Friday, February 24, 2012

Jack the Ripper (1976)

Last week Lina Romay passed away, the iconic actress and partner of director Jesus Franco. It became official yesterday. For me, and for many others, this came as a shock – I had no idea Lina was battling with cancer and I can’t even imagine how Uncle Jess must feel now when his soulmate has left him after so many years. One of the first movies by Franco I saw was Jack the Ripper, the Erwin C. Dietrich-produced thriller from 1976. Hardly a historical correct retelling of mystery of Jack the Ripper, Franco just takes the basic idea of a brutal murderer of whores in London and tells it from Jack’s point of view instead.

Klaus Kinski is Dr. Dennis Orloff (a relative of The Awful Dr. Orloff maybe?), a doctor popular among the poor and freaks in society. He’s very kind and wants to help those who can’t afford to take of their health, but he’s also a sadistic killer of prostitutes and showgirls. Hot on his trail is the ambitious Inspector Selby (Andreas Mannkopff) who also dates a dancer, Cynthia (Josephine Chaplin) – and believe it or not, soon our good old ripper gains interest in her…

Jack the Ripper is not the most loved of Franco’s output in the seventies, and I wonder why? Sure, it’s a bit too talky – but I think that’s only main drawback with the screenplay. I guess Dietrich wanted something serious, something with class – not just gore and nudity – maybe glancing at the more serious Edgar Wallace-thrillers out there or even Hammer. And Franco did what was expected of him. The weak spots is the police procedure, which never gets especially interesting. But every time the story jumps back to Klaus Kinski and his inner demons this becomes a super-classy and original production. Kinski, as the master-actor he was, uses his favorite form of telling his characters story – less dialogue, more acting. He never goes as far like in Count Dracula, where he has not dialogue at all – but here it’s kept to a minimum and it works out very fine.
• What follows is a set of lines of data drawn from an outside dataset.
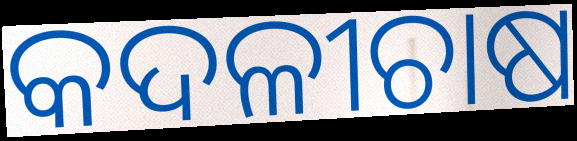
କଦଳୀଚାଷ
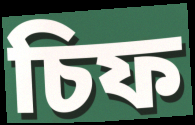
চিফ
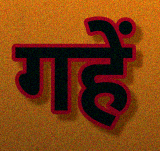
गहें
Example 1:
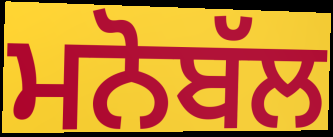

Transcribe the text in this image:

ਮਨੋਬੱਲ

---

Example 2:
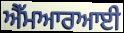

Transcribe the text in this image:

ਐੱਮਆਰਆਈ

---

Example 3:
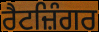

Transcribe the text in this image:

ਰੈਟਜ਼ਿੰਗਰ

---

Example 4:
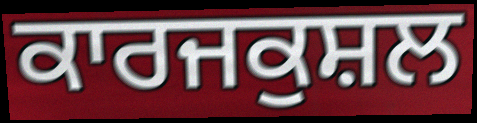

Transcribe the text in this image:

ਕਾਰਜਕੁਸ਼ਲ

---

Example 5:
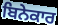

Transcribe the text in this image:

ਬਿਨੇਕਾਰ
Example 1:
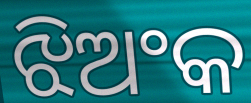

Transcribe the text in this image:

ଝିଅଂକ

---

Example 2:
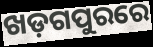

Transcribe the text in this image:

ଖଡ଼ଗପୁରରେ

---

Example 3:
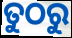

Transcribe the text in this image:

ତୁଠରୁ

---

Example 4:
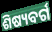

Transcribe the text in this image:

ଶିଷ୍ୟବର୍ଗ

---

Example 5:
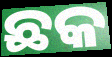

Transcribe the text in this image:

ଛକ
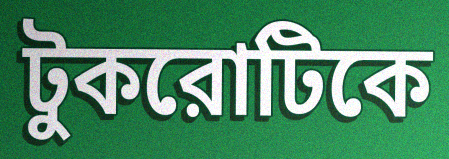
টুকরোটিকে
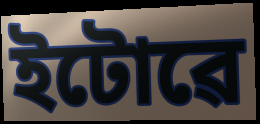
ইটোৱে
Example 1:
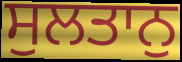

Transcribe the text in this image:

ਸੁਲਤਾਨੁ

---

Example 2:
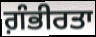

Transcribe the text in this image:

ਗ਼ੰਭੀਰਤਾ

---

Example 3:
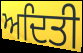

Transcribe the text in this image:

ਅਦਿਤੀ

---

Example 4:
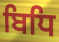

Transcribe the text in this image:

ਬਿਧਿ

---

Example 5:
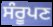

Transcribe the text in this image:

ਸੰਰੂਪਣ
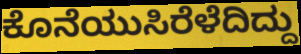
ಕೊನೆಯುಸಿರೆಳೆದಿದ್ದು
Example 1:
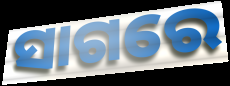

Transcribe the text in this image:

ସାଗରେ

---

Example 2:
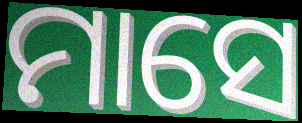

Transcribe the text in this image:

ମାସେ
When watching it now I realized I totally forgot how Kinski is tormented by a former victim (or is it his abusive mother?), who haunts him in his house and makes him feel guilty. His relationship with the lobotomized maid is also excellent, and gives us a great performance from a very convincing Nikola Weisse. But why I first watched this movie again was the presence of Lina Romay. Here she has a minor part – but probably the most spectacular – as a showgirl getting stalked and killed by Kinski. And boy, she’s probably most unlucky victim I ever seen in a Jack the Ripper-movie: she first gets repeatedly stabbed in the guts, then brutally raped and finally carried home to the good doctor and getting chopped up in pieces while still alive! Romay has not much to do except looking sexy, getting scared and then die – but she’s also shows a lot of comedic talent when she performs her dance number, strutting around pouting her lips and having a ball with the scene.

It’s a violent movie, but much is off-screen – but when it’s onscreen it’s bloody as hell and graphic in the cheap way only Franco could do it.
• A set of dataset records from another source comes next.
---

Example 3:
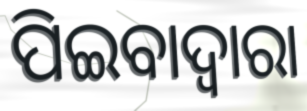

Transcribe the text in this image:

ପିଇବାଦ୍ଵାରା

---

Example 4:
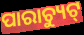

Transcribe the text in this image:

ପାରାଚ୍ୟୁଟ୍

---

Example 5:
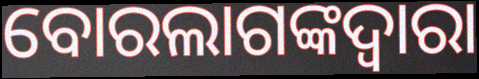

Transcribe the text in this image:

ବୋରଲାଗଙ୍କଦ୍ୱାରା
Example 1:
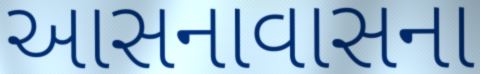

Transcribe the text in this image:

આસનાવાસના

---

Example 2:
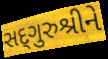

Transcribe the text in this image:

સદ્‌ગુરુશ્રીને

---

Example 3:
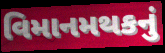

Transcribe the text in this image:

વિમાનમથકનું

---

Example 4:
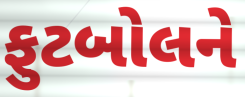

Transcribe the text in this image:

ફુટબોલને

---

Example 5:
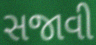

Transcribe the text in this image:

સજાવી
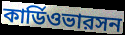
কার্ডিওভারসন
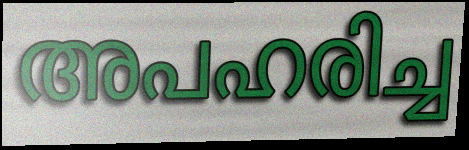
അപഹരിച്ച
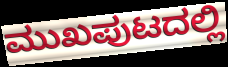
ಮುಖಪುಟದಲ್ಲಿ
Jack the Ripper is an underrated movie with gorgeous cinematography by Peter Baumgartner and excellent directing from Jess Franco. And if you don’t like those things, watch it for Lina Romay.

Rest in peace, Lina. You will be missed.

1 comment:

Anonymous said...

Wow i didn´t even know that she was ill. R I P Lina! She was a icon.
Of those versions of Jack the Ripper that i´ve seen thru the years this is my favourite(Kinski is brilliant).